Patients were considered to have received COVID-19 vaccination based on source documentation or plausible self-report if the date and place of vaccination was provided by the parent or guardian at the time of interview. Since the mRNA-1273 vaccine (Moderna) and the Ad26.COV2.S vaccine (Johnson & Johnson-Johnson) were not authorized for use in adolescents at the start of the study, patients who received those vaccines were excluded. Was placed. Patients were classified as unvaccinated (no receipt of BNT162b2 vaccine prior to disease onset) or vaccinated if the most recent dose (the first or second dose of BNT162b2 vaccine) was administered at least two weeks before disease onset. was administered at least 14 days ago. Adolescents who received only one dose of vaccine or who received a second dose less than 14 days before disease onset were considered partially vaccinated; Those who received two doses at least 14 days before the onset of illness were considered fully vaccinated. Patients who had received only one dose 14 days before disease onset were excluded from the analysis.2
The primary outcome determined was COVID-19 resulting in hospitalization, ICU admission, receipt of life-supporting intervention, or death. Life support was defined as the attainment of non-invasive or invasive mechanical ventilation, vasoactive infusion, or extracorporeal membrane oxygenation.

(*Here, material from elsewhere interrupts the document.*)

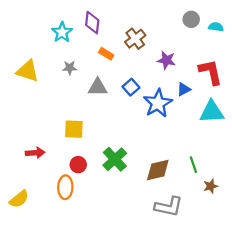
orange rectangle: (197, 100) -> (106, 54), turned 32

We first performed bivariate analysis to assess differences between groups in characteristics based on case status (case patient versus control) and vaccination status (fully vaccinated versus non-vaccinated). We then constructed logistic-regression models for the predefined primary outcomes, so that patients with prior immunization (fully or partially vaccinated versus non-vaccinated) compared with controls, with corresponding 95% confidence intervals. The odds ratio can be calculated. A priori, we adjusted models for US census area, calendar date of entry, age, sex, and race or ethnic group.6,10 To evaluate clustering according to hospital, we also included hospital as a random effect in the mixed-effects regression model, an analysis that did not significantly change the results. Using a change-in-estimate approach, we assessed other potential confounding factors (presence of underlying health conditions, specific underlying conditions and scores on the social vulnerability index), which were not included in the final model because these factors were not were changed. The odds ratio for vaccination is greater than 5%.6,21
We calculated vaccine effectiveness against primary outcomes by comparing the odds of complete vaccination against COVID-19 between patients and controls using the equation of vaccine effectiveness of (1-adjusted odds ratio) × 100 determined from a logistic-regression model . We used Forth logistic regression (a penalized probability-based method) for models with fewer than five vaccinated patients.22 Pre-planned subgroup analysis included the effectiveness against covid-19 hospitalization by age group (12 to 15 years vs 16 to 18 years) and the safety of partial immunization with BNT162B2 vaccine against covid-19 hospitalization Was. We calculated the effectiveness with each control group separately and combined with the two control groups in total. The width of the confidence interval has not been adjusted for multiplicity, so the interval should not be used to estimate vaccine effectiveness for subgroup analyses. All statistical analyzes were performed using SAS software version 9.4 (SAS Institute).